The major drift in Brandenburg was from the ruling CDU/SPD coalition, both losing 7 percent, more or less proportionally to all the other parties: the left wing PDS gained 5 points and is now the second largest party (28,6 percent, congratulations), the Greens and FDP gained some 2 points each, and various unnamed, probably extreme right wingers of insignificant size gained 5 percent in all, but are still not represented in parliament. In effect, very little will change in Brandenburg.


In Saxony, a formerly "safe" CDU bastion (56,9 percent in last election), the CDU lost big time (15 percent), most of which went to the hardcore Neonazis (10 percent), the other losses are again more or less evenly distributed to all other parties.
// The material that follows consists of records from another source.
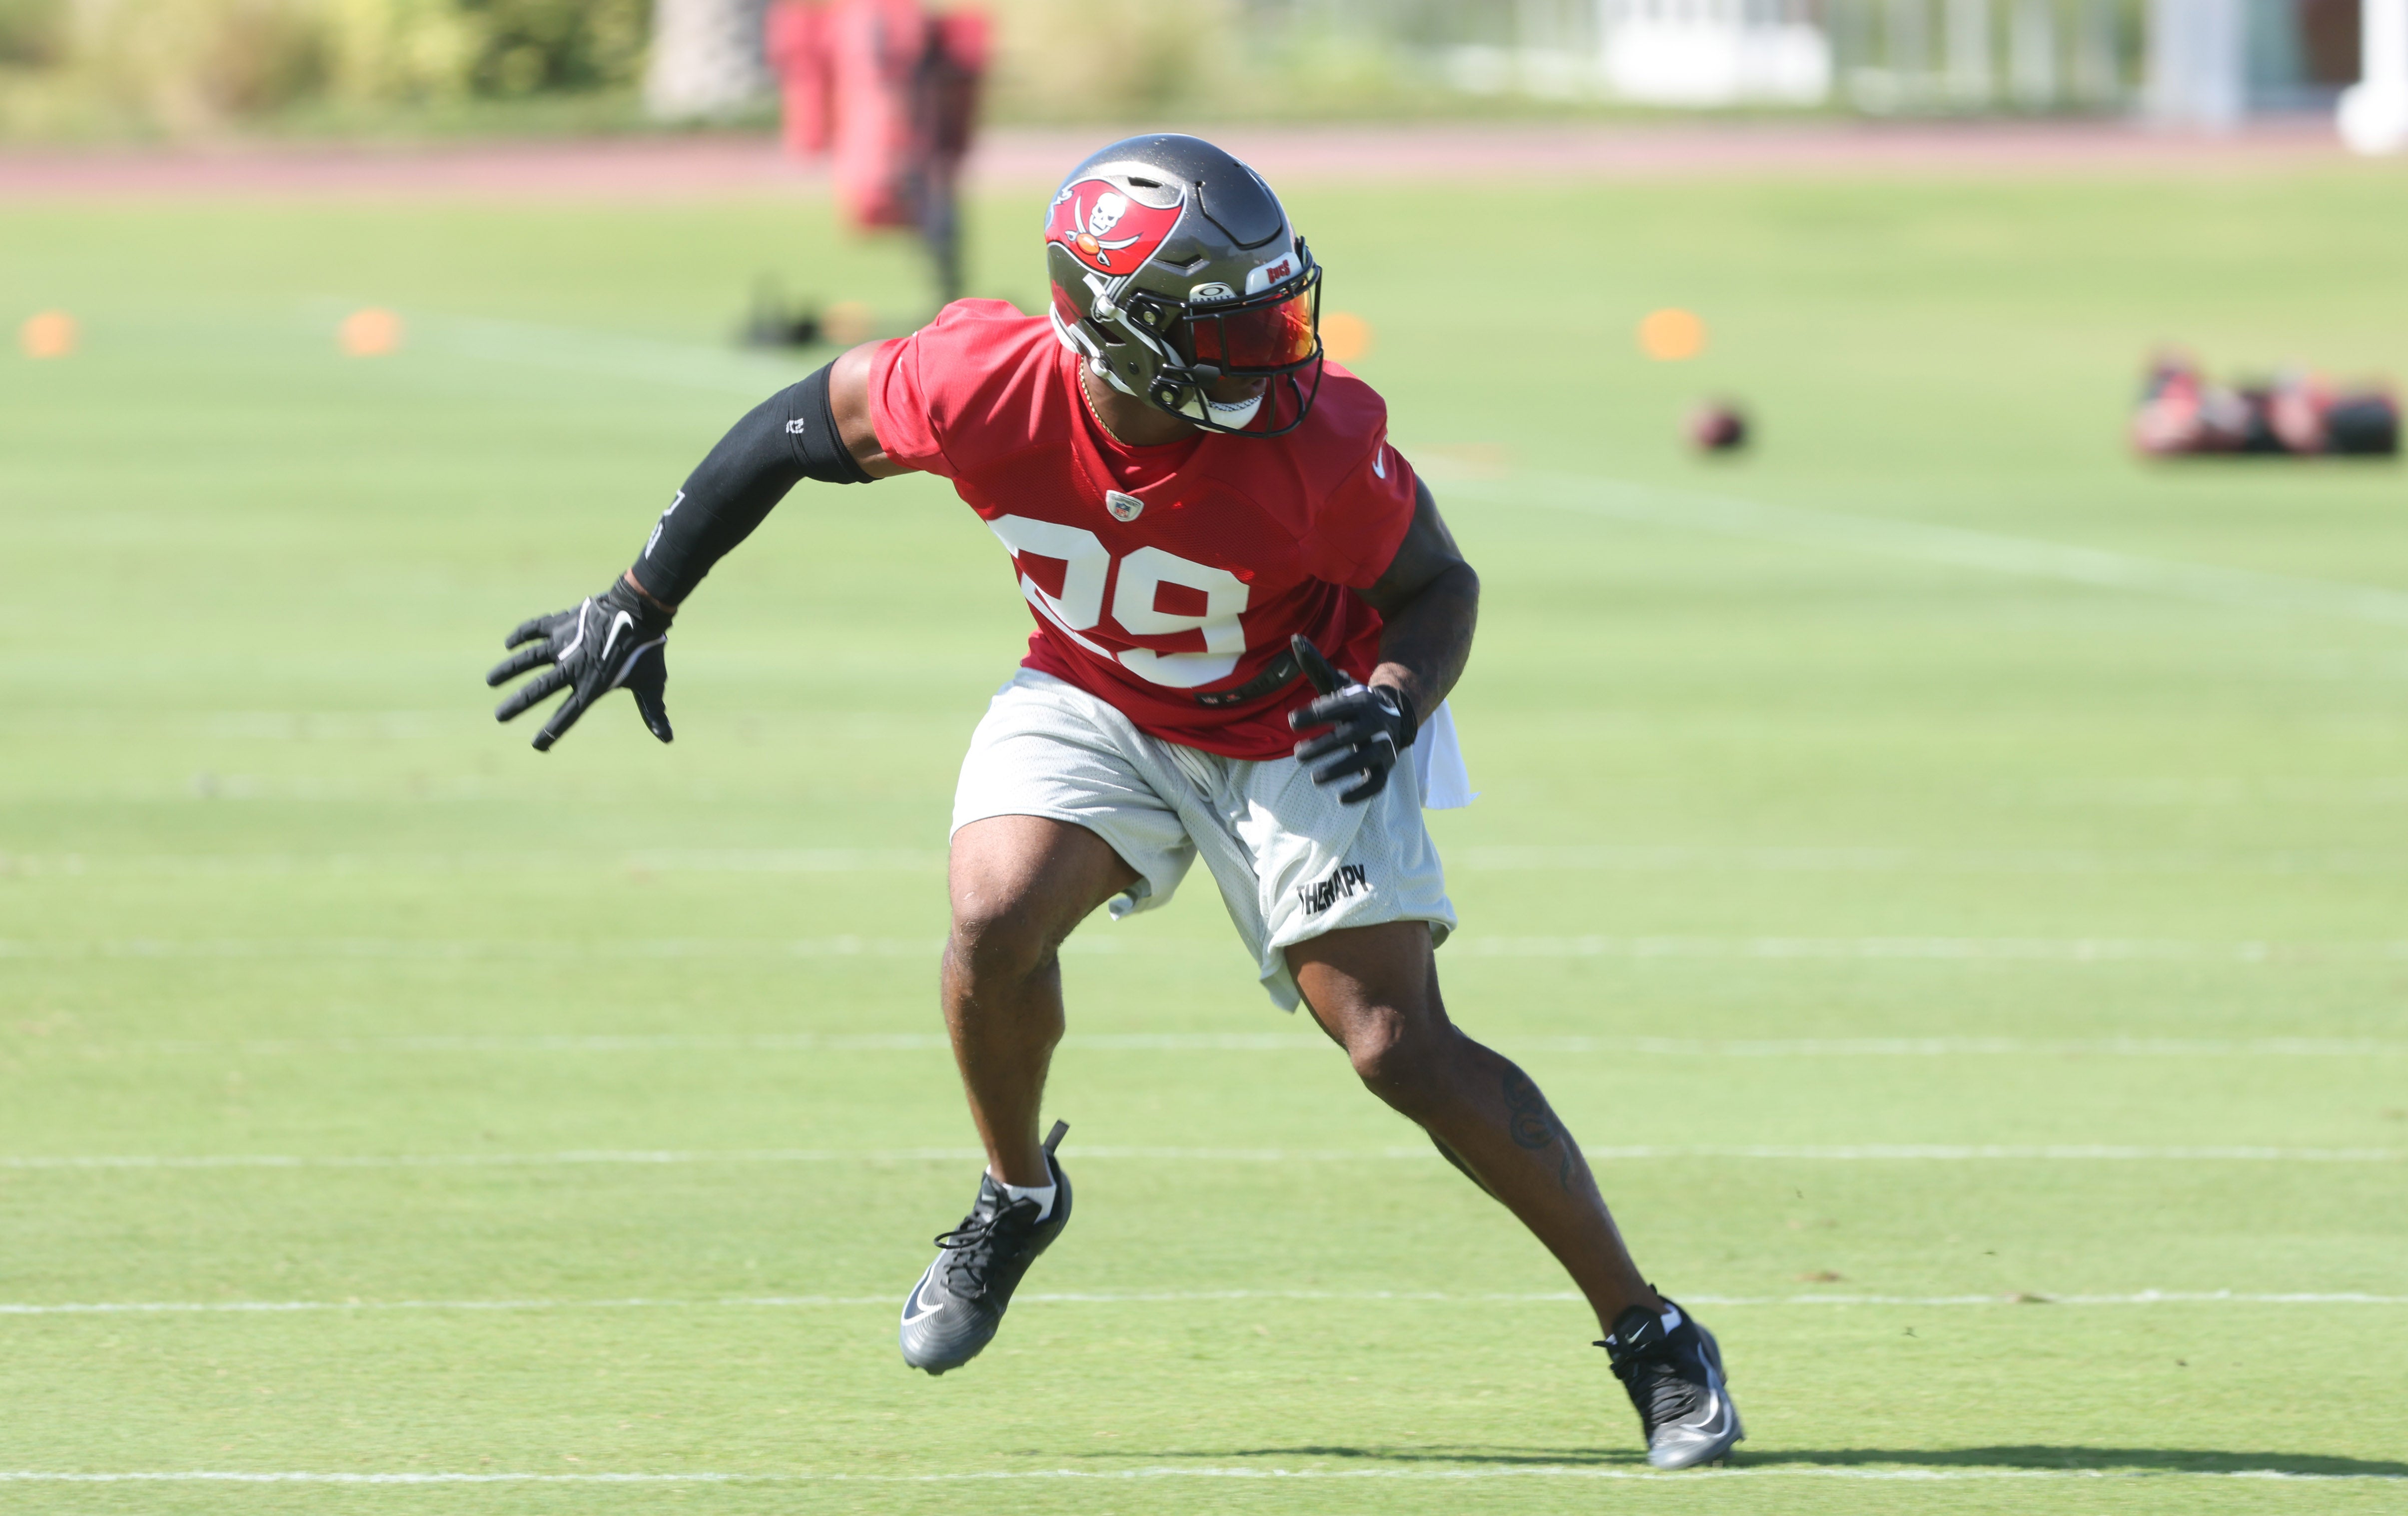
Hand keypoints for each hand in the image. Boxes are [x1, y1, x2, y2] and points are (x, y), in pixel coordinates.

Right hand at [486, 579, 672, 751]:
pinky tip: (509, 644)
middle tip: (499, 716)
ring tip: (491, 681)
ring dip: (508, 670)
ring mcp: (565, 642)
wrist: (640, 609)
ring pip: (529, 659)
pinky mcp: (562, 623)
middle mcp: (573, 666)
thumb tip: (666, 739)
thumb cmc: (648, 649)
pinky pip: (535, 629)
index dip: (552, 732)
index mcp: (593, 685)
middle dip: (517, 704)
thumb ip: (653, 711)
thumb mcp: (651, 683)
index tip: (537, 745)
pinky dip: (521, 635)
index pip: (568, 714)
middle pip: (539, 689)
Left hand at [1287, 633, 1415, 804]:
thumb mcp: (1335, 682)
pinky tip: (1341, 800)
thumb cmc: (1353, 701)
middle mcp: (1375, 723)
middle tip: (1297, 755)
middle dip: (1324, 746)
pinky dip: (1363, 792)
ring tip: (1315, 779)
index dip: (1315, 713)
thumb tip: (1294, 638)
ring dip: (1342, 770)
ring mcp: (1382, 746)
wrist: (1393, 715)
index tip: (1291, 722)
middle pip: (1351, 735)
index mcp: (1361, 701)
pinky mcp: (1385, 766)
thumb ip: (1314, 664)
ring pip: (1366, 759)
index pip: (1337, 707)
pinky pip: (1378, 782)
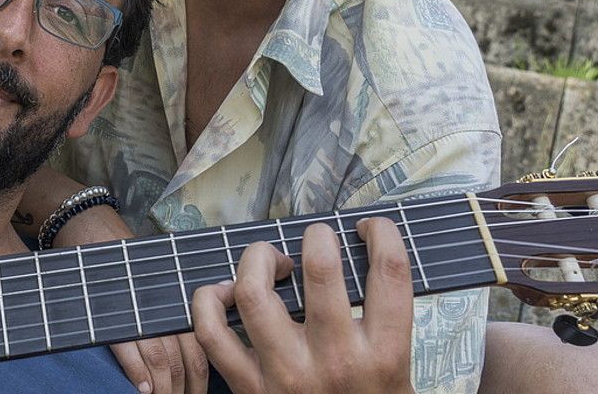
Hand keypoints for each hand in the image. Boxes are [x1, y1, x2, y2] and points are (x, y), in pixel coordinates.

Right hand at [57, 204, 207, 393]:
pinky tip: (143, 389)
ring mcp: (138, 308)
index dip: (201, 375)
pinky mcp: (111, 312)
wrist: (91, 232)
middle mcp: (162, 303)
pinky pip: (131, 351)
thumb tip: (196, 343)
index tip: (197, 390)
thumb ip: (176, 307)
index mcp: (176, 297)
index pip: (199, 344)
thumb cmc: (126, 259)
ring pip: (162, 360)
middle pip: (184, 357)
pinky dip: (138, 374)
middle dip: (184, 387)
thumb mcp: (158, 278)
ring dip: (164, 387)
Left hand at [191, 217, 415, 393]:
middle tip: (316, 240)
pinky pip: (211, 331)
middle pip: (320, 268)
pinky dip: (208, 300)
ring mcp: (285, 374)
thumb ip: (387, 323)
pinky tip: (225, 292)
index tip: (367, 229)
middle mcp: (336, 360)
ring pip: (253, 292)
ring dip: (258, 259)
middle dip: (315, 238)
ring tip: (272, 261)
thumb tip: (373, 259)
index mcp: (384, 355)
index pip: (389, 271)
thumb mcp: (399, 375)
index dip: (379, 233)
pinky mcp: (247, 387)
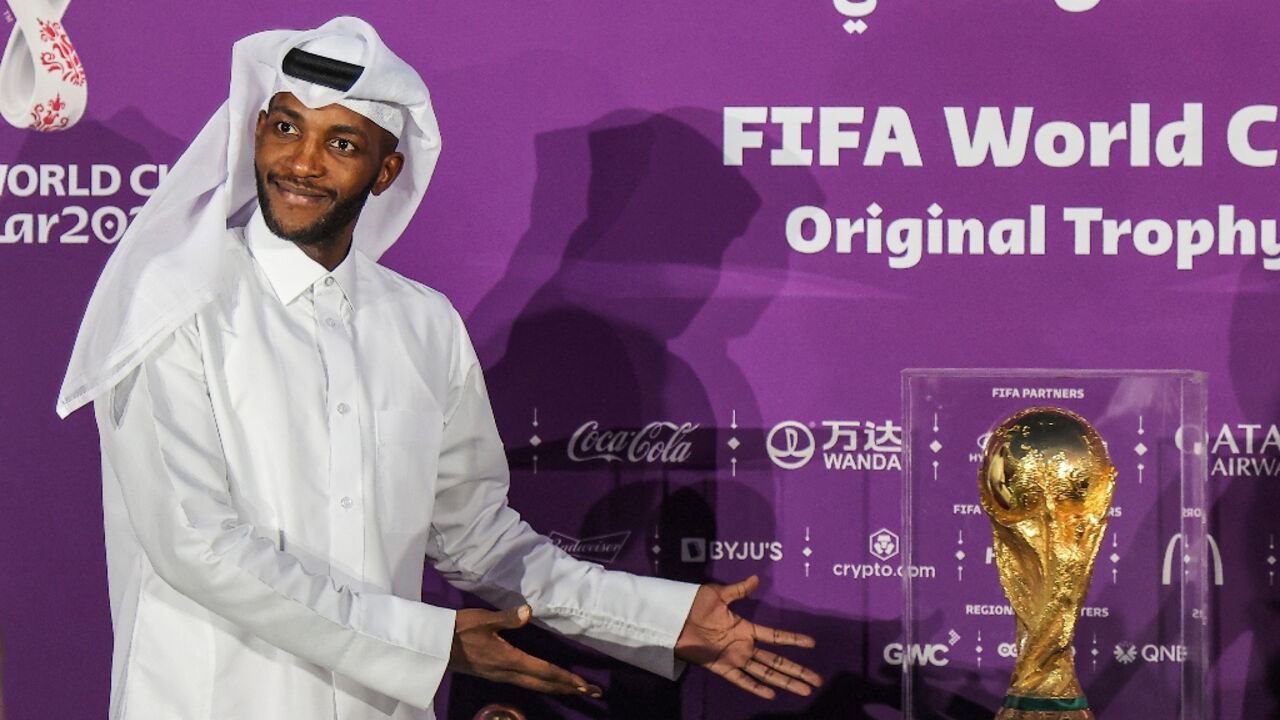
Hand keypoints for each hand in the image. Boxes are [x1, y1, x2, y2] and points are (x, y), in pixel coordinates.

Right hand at [447, 604, 602, 696]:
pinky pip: (525, 682)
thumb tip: (528, 612)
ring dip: (556, 688)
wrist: (433, 647)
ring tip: (574, 689)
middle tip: (591, 692)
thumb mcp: (482, 619)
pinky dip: (541, 684)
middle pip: (543, 683)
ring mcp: (500, 676)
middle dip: (568, 688)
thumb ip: (506, 618)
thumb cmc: (458, 629)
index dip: (565, 678)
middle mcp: (507, 672)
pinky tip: (544, 683)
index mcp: (508, 659)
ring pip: (534, 685)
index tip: (584, 685)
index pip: (543, 670)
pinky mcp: (494, 675)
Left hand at [674, 575, 820, 699]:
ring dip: (784, 681)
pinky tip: (771, 694)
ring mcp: (734, 658)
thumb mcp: (719, 594)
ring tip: (804, 690)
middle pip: (776, 661)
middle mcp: (744, 646)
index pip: (775, 636)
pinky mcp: (721, 667)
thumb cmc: (695, 605)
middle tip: (817, 679)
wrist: (674, 619)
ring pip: (765, 673)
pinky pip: (741, 679)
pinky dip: (755, 687)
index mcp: (745, 628)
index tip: (812, 643)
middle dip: (797, 670)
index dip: (792, 639)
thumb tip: (757, 577)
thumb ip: (739, 589)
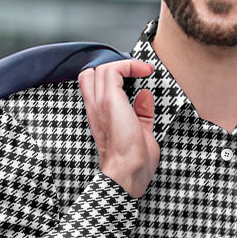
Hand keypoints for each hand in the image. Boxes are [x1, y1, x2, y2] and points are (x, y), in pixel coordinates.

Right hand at [78, 59, 157, 197]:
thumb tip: (145, 95)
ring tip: (143, 70)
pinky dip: (129, 66)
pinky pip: (114, 70)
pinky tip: (145, 71)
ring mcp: (100, 103)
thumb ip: (141, 113)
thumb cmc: (134, 163)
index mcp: (99, 117)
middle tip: (135, 73)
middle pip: (91, 74)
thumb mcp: (141, 132)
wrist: (128, 172)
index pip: (92, 86)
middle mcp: (95, 108)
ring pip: (101, 69)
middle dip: (113, 68)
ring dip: (124, 65)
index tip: (134, 78)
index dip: (110, 77)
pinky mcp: (109, 100)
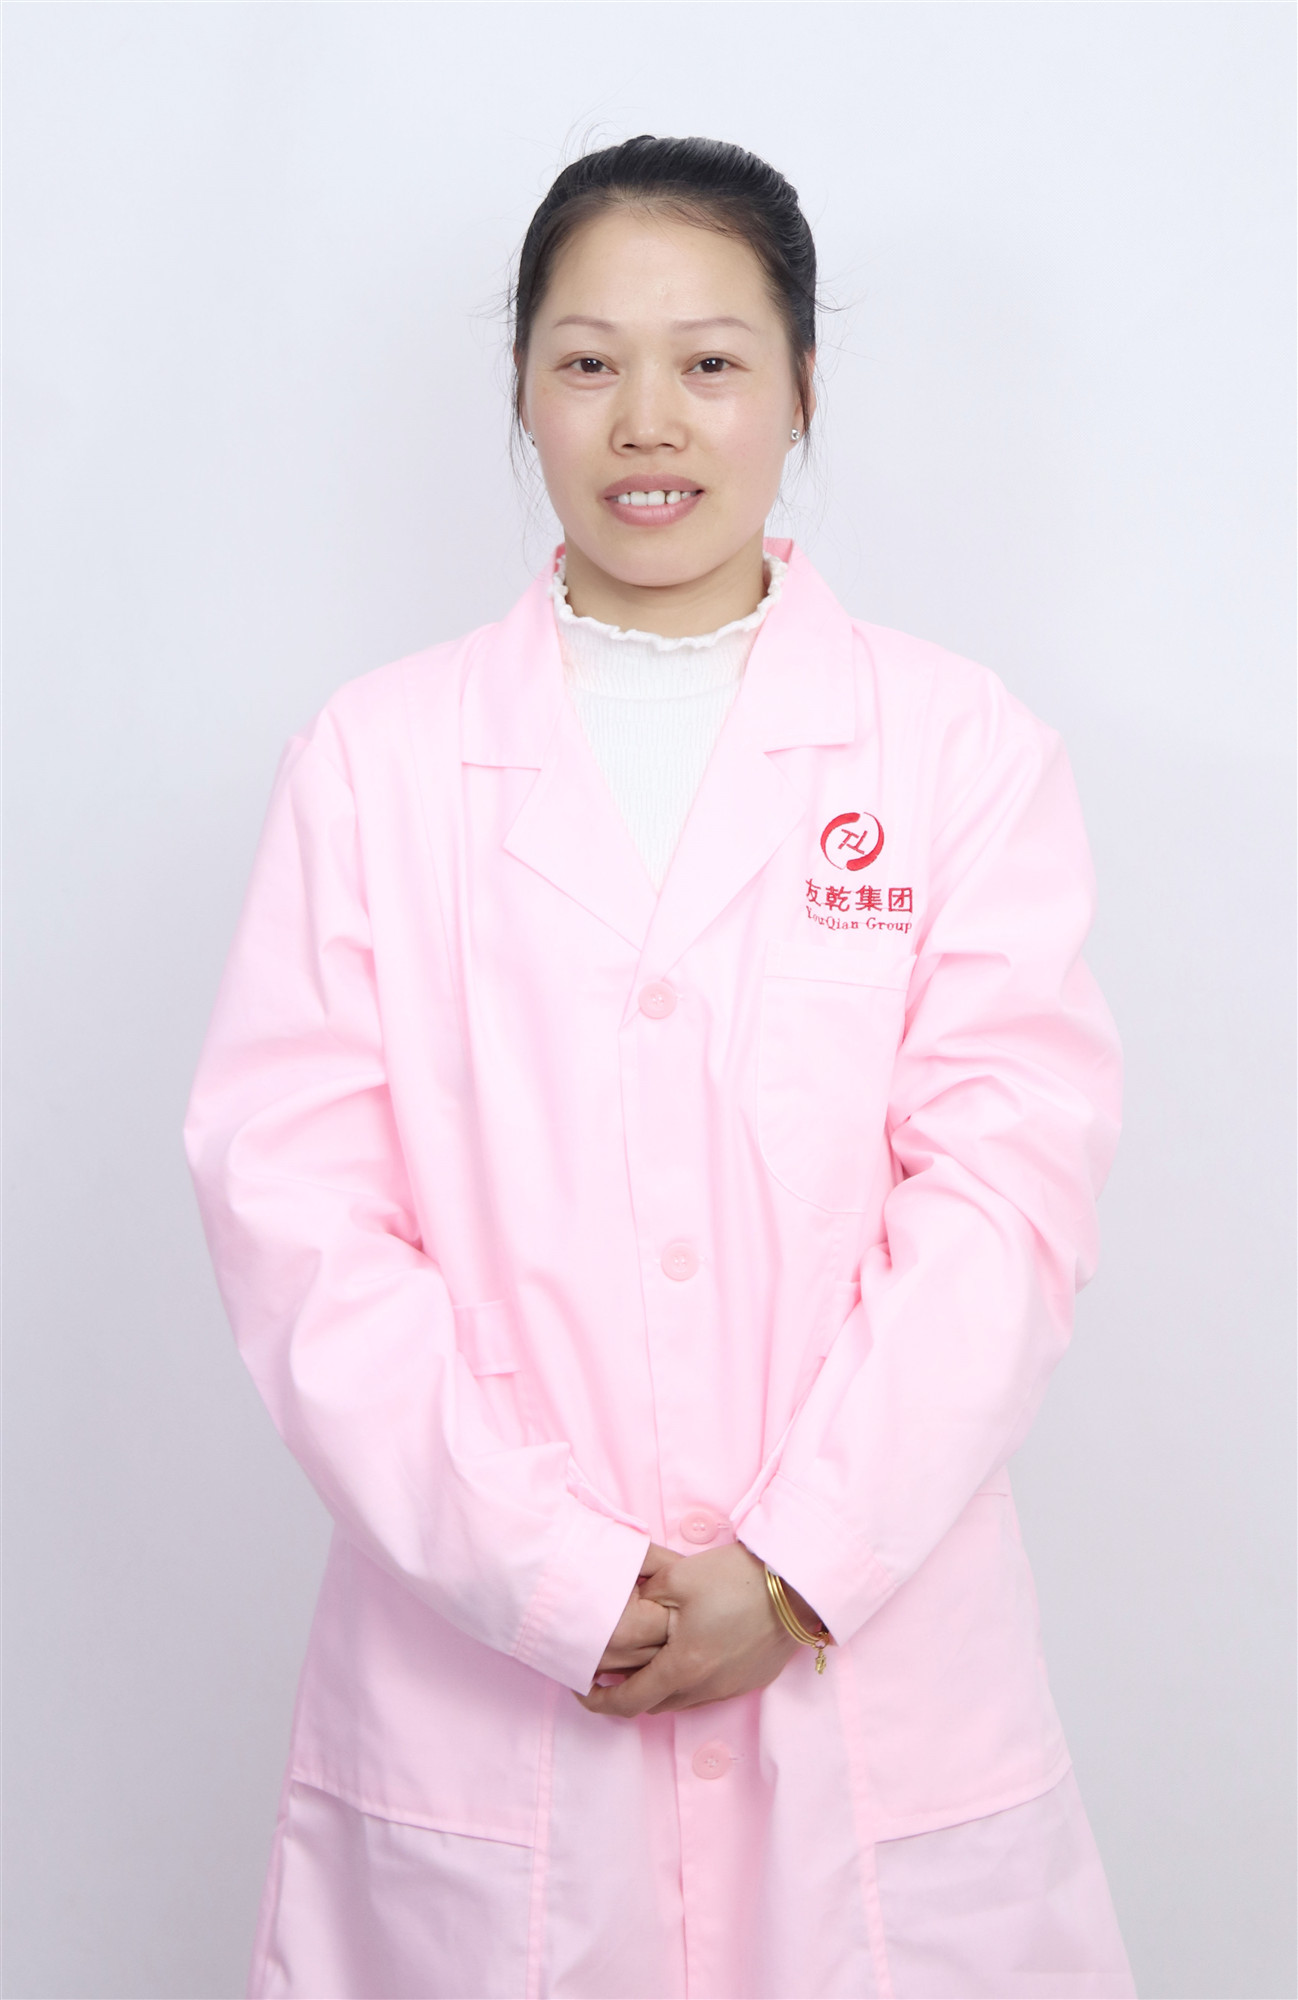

It is not yet sure if the CDU will enter into a coalition with the SPD or if their preferred partner FDP will have enough seats.

What does it mean that the Nazis have gained 10 percent? Time and again, these and similar stupid idiots have been so lucky to suck up percentage points mostly from the CDU, sometimes from the SPD, too, when these dominant parties were pursuing unacceptable policies, mostly of social cuts. These are protest votes, and time and again such protest votes came back into the mainstream in the next election.

OTOH, we just have to face the fact that there is a stubborn, if small hardcore of aggressive fringe right-wingers in some Eastern states (not only in Saxony and in Brandenburg). We also have had to deal with them throughout the entire post-war period in the West (mostly in Baden-Wuerttemberg, up to 15 percent, and to a lesser extent in all other states). As long as they are ostracised by the other parties, there is little danger that they will have any influence whatsoever.